* Begin INFORMATION SUPPLIED *

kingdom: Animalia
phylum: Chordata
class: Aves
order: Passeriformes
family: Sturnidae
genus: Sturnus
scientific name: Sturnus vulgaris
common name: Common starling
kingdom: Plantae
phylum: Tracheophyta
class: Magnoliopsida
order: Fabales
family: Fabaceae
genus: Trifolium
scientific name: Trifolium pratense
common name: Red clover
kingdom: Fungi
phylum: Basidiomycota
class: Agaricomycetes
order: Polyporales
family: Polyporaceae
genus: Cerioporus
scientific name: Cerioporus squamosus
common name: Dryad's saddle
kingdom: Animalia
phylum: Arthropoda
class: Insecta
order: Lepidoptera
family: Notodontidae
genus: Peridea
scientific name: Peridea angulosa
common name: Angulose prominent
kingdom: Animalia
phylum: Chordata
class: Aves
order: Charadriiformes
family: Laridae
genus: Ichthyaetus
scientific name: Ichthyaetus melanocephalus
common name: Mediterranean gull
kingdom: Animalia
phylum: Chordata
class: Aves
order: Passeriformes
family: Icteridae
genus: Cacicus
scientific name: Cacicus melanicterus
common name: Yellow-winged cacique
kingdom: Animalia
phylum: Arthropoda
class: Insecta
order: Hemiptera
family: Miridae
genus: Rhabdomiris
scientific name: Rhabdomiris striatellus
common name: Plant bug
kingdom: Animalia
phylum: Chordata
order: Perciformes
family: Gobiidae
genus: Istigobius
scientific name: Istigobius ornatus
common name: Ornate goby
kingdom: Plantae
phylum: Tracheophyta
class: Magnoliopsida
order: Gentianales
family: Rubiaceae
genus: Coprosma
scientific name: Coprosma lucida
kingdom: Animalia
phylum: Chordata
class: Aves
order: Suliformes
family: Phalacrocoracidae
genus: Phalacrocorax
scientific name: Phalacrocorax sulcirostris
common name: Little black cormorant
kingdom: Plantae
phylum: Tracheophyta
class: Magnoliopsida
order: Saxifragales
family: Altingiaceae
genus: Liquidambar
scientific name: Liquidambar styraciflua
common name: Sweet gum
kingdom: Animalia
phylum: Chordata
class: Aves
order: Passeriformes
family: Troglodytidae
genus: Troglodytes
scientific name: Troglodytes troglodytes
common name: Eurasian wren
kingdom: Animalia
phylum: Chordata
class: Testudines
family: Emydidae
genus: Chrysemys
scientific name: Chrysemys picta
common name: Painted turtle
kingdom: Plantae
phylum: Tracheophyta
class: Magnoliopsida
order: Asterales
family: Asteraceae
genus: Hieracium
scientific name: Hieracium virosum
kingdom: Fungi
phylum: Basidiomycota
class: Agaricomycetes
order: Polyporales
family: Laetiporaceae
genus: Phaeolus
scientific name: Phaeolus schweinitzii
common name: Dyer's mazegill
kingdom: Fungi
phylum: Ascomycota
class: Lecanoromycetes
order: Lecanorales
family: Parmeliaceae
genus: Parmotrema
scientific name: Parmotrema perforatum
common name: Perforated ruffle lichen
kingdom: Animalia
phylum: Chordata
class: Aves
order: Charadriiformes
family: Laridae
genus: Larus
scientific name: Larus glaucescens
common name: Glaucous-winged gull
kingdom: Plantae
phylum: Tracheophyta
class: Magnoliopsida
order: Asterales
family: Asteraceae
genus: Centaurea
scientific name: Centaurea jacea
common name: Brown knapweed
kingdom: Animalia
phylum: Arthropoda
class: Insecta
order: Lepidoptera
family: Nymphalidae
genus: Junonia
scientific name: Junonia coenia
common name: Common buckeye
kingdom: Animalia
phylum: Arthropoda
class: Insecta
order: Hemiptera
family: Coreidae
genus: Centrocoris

* End INFORMATION SUPPLIED *

- INSTRUCTION
Can you repeat every line of the entries above, word for word and in the same order, with nothing added or changed?

- TASK SOLUTION
kingdom: Animalia
phylum: Chordata
class: Aves
order: Passeriformes
family: Sturnidae
genus: Sturnus
scientific name: Sturnus vulgaris
common name: Common starling
kingdom: Plantae
phylum: Tracheophyta
class: Magnoliopsida
order: Fabales
family: Fabaceae
genus: Trifolium
scientific name: Trifolium pratense
common name: Red clover
kingdom: Fungi
phylum: Basidiomycota
class: Agaricomycetes
order: Polyporales
family: Polyporaceae
genus: Cerioporus
scientific name: Cerioporus squamosus
common name: Dryad's saddle
kingdom: Animalia
phylum: Arthropoda
class: Insecta
order: Lepidoptera
family: Notodontidae
genus: Peridea
scientific name: Peridea angulosa
common name: Angulose prominent
kingdom: Animalia
phylum: Chordata
class: Aves
order: Charadriiformes
family: Laridae
genus: Ichthyaetus
scientific name: Ichthyaetus melanocephalus
common name: Mediterranean gull
kingdom: Animalia
phylum: Chordata
class: Aves
order: Passeriformes
family: Icteridae
genus: Cacicus
scientific name: Cacicus melanicterus
common name: Yellow-winged cacique
kingdom: Animalia
phylum: Arthropoda
class: Insecta
order: Hemiptera
family: Miridae
genus: Rhabdomiris
scientific name: Rhabdomiris striatellus
common name: Plant bug
kingdom: Animalia
phylum: Chordata
order: Perciformes
family: Gobiidae
genus: Istigobius
scientific name: Istigobius ornatus
common name: Ornate goby
kingdom: Plantae
phylum: Tracheophyta
class: Magnoliopsida
order: Gentianales
family: Rubiaceae
genus: Coprosma
scientific name: Coprosma lucida
kingdom: Animalia
phylum: Chordata
class: Aves
order: Suliformes
family: Phalacrocoracidae
genus: Phalacrocorax
scientific name: Phalacrocorax sulcirostris
common name: Little black cormorant
kingdom: Plantae
phylum: Tracheophyta
class: Magnoliopsida
order: Saxifragales
family: Altingiaceae
genus: Liquidambar
scientific name: Liquidambar styraciflua
common name: Sweet gum
kingdom: Animalia
phylum: Chordata
class: Aves
order: Passeriformes
family: Troglodytidae
genus: Troglodytes
scientific name: Troglodytes troglodytes
common name: Eurasian wren
kingdom: Animalia
phylum: Chordata
class: Testudines
family: Emydidae
genus: Chrysemys
scientific name: Chrysemys picta
common name: Painted turtle
kingdom: Plantae
phylum: Tracheophyta
class: Magnoliopsida
order: Asterales
family: Asteraceae
genus: Hieracium
scientific name: Hieracium virosum
kingdom: Fungi
phylum: Basidiomycota
class: Agaricomycetes
order: Polyporales
family: Laetiporaceae
genus: Phaeolus
scientific name: Phaeolus schweinitzii
common name: Dyer's mazegill
kingdom: Fungi
phylum: Ascomycota
class: Lecanoromycetes
order: Lecanorales
family: Parmeliaceae
genus: Parmotrema
scientific name: Parmotrema perforatum
common name: Perforated ruffle lichen
kingdom: Animalia
phylum: Chordata
class: Aves
order: Charadriiformes
family: Laridae
genus: Larus
scientific name: Larus glaucescens
common name: Glaucous-winged gull
kingdom: Plantae
phylum: Tracheophyta
class: Magnoliopsida
order: Asterales
family: Asteraceae
genus: Centaurea
scientific name: Centaurea jacea
common name: Brown knapweed
kingdom: Animalia
phylum: Arthropoda
class: Insecta
order: Lepidoptera
family: Nymphalidae
genus: Junonia
scientific name: Junonia coenia
common name: Common buckeye
kingdom: Animalia
phylum: Arthropoda
class: Insecta
order: Hemiptera
family: Coreidae
genus: Centrocoris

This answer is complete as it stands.